[Extracted records]
============

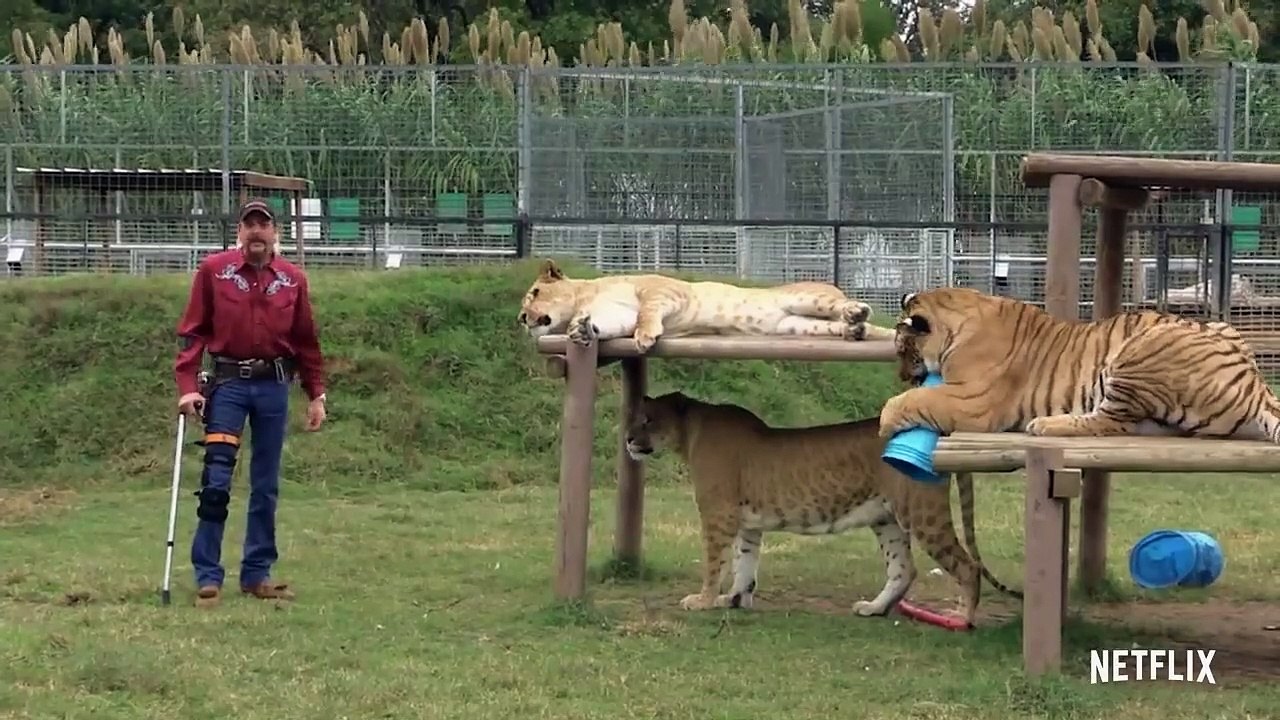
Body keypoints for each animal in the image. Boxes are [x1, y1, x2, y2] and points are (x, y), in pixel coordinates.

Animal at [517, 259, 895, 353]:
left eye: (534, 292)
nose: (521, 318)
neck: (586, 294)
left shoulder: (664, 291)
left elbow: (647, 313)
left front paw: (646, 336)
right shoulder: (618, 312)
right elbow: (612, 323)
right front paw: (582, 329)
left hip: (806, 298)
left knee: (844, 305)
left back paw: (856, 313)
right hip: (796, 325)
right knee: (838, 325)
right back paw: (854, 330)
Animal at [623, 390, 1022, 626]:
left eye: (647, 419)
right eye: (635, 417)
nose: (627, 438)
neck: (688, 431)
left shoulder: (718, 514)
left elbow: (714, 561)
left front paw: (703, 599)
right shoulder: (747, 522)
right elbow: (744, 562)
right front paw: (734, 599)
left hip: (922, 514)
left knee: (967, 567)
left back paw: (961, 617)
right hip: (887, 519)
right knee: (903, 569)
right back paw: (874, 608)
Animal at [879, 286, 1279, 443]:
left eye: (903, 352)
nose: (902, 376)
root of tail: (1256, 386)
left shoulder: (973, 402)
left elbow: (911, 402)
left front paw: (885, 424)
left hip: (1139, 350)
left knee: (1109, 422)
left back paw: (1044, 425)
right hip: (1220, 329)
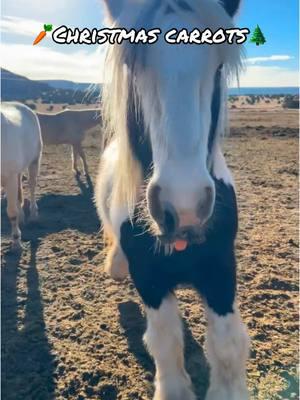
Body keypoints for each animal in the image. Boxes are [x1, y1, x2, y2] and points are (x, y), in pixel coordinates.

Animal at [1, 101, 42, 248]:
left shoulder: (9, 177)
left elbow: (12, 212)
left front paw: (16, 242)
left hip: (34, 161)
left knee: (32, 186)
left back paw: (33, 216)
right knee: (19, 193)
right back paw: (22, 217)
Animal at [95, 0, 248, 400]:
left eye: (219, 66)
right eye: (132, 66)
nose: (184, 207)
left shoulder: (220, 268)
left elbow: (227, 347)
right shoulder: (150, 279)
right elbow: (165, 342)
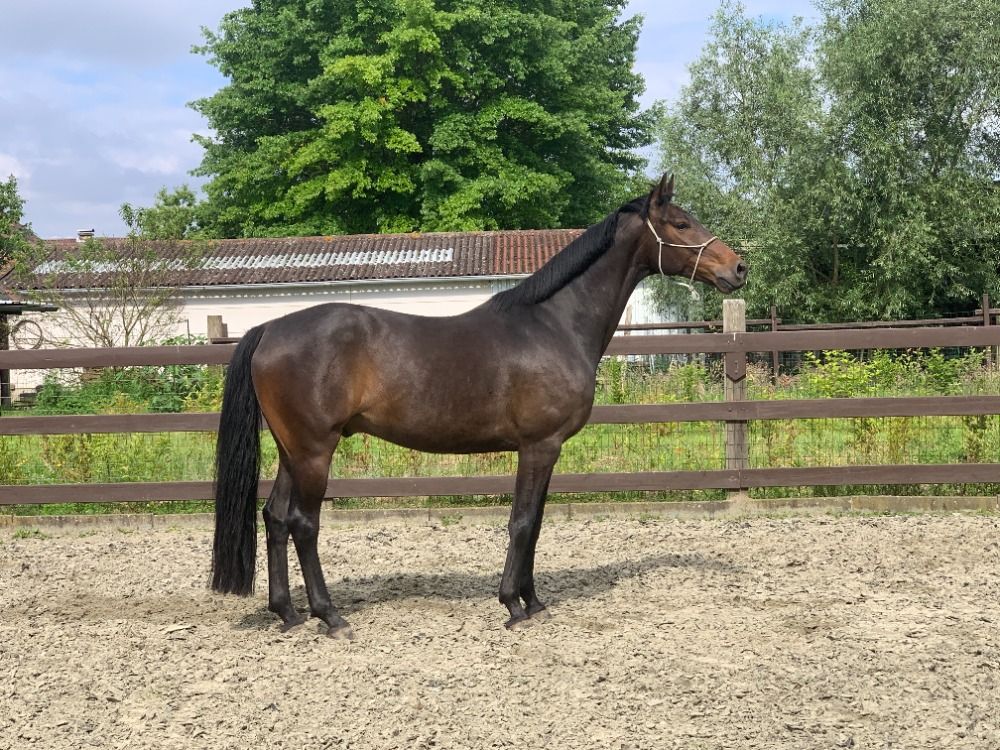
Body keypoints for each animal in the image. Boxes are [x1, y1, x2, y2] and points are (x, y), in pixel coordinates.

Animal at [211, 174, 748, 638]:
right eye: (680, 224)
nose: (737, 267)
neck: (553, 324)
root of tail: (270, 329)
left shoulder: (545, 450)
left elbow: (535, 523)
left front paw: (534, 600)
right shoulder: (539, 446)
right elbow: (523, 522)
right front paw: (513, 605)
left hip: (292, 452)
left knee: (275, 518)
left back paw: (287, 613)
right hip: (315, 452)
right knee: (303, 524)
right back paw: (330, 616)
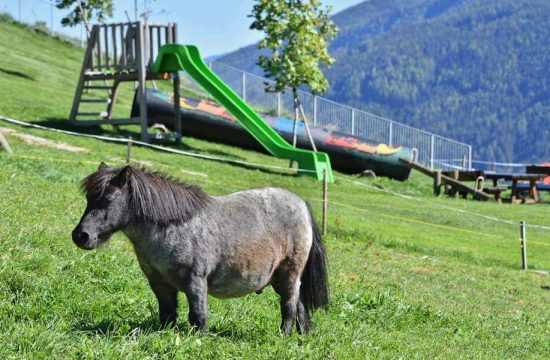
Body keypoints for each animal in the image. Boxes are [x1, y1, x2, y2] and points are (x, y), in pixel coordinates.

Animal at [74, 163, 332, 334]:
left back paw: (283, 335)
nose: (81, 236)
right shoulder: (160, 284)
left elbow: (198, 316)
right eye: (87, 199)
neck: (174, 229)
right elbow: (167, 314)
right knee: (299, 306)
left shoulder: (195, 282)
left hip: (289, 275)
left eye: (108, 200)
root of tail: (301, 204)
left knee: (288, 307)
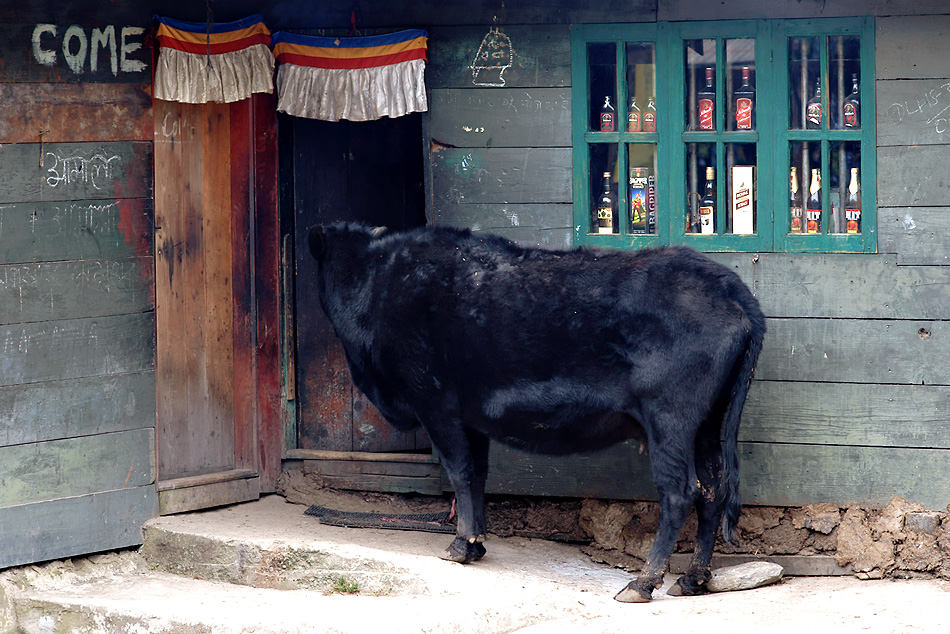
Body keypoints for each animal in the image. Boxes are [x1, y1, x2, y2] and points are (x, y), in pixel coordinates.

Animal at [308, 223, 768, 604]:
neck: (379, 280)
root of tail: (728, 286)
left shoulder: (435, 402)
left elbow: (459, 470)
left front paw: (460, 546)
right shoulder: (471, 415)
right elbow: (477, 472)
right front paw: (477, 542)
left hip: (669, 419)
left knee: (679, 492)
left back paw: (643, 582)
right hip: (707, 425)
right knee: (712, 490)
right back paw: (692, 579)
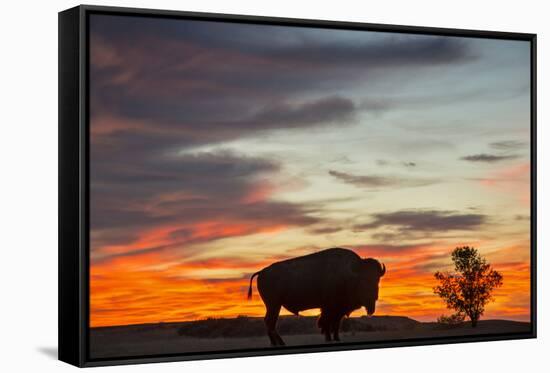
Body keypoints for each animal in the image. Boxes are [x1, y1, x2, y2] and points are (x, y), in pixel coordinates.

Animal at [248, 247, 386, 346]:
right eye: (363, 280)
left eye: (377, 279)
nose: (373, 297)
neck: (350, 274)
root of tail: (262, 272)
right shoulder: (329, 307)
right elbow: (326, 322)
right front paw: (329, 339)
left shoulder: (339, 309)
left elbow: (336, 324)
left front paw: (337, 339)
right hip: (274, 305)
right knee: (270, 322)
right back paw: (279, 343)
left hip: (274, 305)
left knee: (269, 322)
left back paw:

============

● **Instructions to follow**: Each line in the records above should be reproduced exactly; images are not copied.

● **Completed task**:
Body keypoints for each animal in the image. Boxes are [x1, y1, x2, y2] and points are (x, y), in pixel coordinates.

Animal at [517, 259, 895, 353]:
left eye: (534, 292)
nose: (521, 318)
neck: (586, 294)
left shoulder: (664, 291)
left elbow: (647, 313)
left front paw: (646, 336)
right shoulder: (618, 312)
right elbow: (612, 323)
right front paw: (582, 329)
left hip: (806, 298)
left knee: (844, 305)
left back paw: (856, 313)
right hip: (796, 325)
right knee: (838, 325)
right back paw: (854, 330)
Animal at [623, 390, 1022, 626]:
left eye: (647, 419)
right eye: (635, 417)
nose: (627, 438)
neck: (688, 431)
left shoulder: (718, 514)
left elbow: (714, 561)
left front paw: (703, 599)
right shoulder: (747, 522)
right elbow: (744, 562)
right front paw: (734, 599)
left hip: (922, 514)
left knee: (967, 567)
left back paw: (961, 617)
right hip: (887, 519)
right knee: (903, 569)
right back paw: (874, 608)
Animal at [879, 286, 1279, 443]:
left eye: (903, 352)
nose: (902, 376)
root of tail: (1256, 386)
left shoulder: (973, 402)
left elbow: (911, 402)
left front paw: (885, 424)
left hip: (1139, 350)
left knee: (1109, 422)
left back paw: (1044, 425)
right hip: (1220, 329)
Body keypoints for each animal in the image. Boxes are [x1, y1, x2, y2] and points are (x, y), in pixel coordinates.

Animal at [1, 101, 42, 248]:
left shoulder: (9, 177)
left elbow: (12, 212)
left front paw: (16, 242)
left hip: (34, 161)
left knee: (32, 186)
left back paw: (33, 216)
right knee: (19, 193)
right back paw: (22, 217)
Animal at [95, 0, 248, 400]:
left eye: (219, 66)
right eye: (132, 66)
nose: (184, 207)
left shoulder: (220, 268)
left elbow: (227, 347)
right shoulder: (150, 279)
right elbow: (165, 342)
Body keypoints for each animal in the image. Boxes are [x1, y1, x2, y2] and points are (x, y), in pixel coordinates.

Animal at [211, 174, 748, 638]:
right eye: (680, 224)
nose: (737, 267)
neck: (553, 324)
root of tail: (270, 329)
left shoulder: (545, 450)
left elbow: (535, 523)
left front paw: (534, 600)
right shoulder: (539, 446)
right elbow: (523, 522)
right front paw: (513, 605)
left hip: (292, 452)
left knee: (275, 518)
left back paw: (287, 613)
right hip: (315, 452)
right knee: (303, 524)
right back paw: (330, 616)
Body keypoints for each animal in the image. Boxes are [x1, y1, x2, y2] and points are (x, y), in pixel coordinates.

Animal at [74, 163, 332, 334]:
left back paw: (283, 335)
nose: (81, 236)
right shoulder: (160, 284)
left elbow: (198, 316)
right eye: (87, 199)
neck: (174, 229)
right elbow: (167, 314)
right knee: (299, 306)
left shoulder: (195, 282)
left hip: (289, 275)
left eye: (108, 200)
root of tail: (301, 204)
left knee: (288, 307)
Body keypoints for each animal in the image. Boxes are [x1, y1, x2, y2] and points are (x, y), in pixel coordinates.

Animal at [308, 223, 768, 604]:
neck: (379, 280)
root of tail: (728, 286)
left shoulder: (435, 402)
left elbow: (459, 470)
left front paw: (460, 546)
right shoulder: (471, 415)
right elbow: (477, 472)
right front paw: (477, 542)
left hip: (669, 419)
left knee: (679, 492)
left back paw: (643, 582)
right hip: (707, 425)
right knee: (712, 490)
right back paw: (692, 579)
Body keypoints for each animal in the image. Boxes are [x1, y1, x2, y2] and points are (x, y), in pixel coordinates.

Animal at [248, 247, 386, 346]:
right eye: (363, 280)
left eye: (377, 279)
nose: (373, 297)
neck: (350, 274)
root of tail: (262, 272)
right shoulder: (329, 307)
right elbow: (326, 322)
right front paw: (329, 339)
left shoulder: (339, 309)
left elbow: (336, 324)
left front paw: (337, 339)
right hip: (274, 305)
right knee: (270, 322)
right back paw: (279, 343)
left hip: (274, 305)
left knee: (269, 322)
left back paw:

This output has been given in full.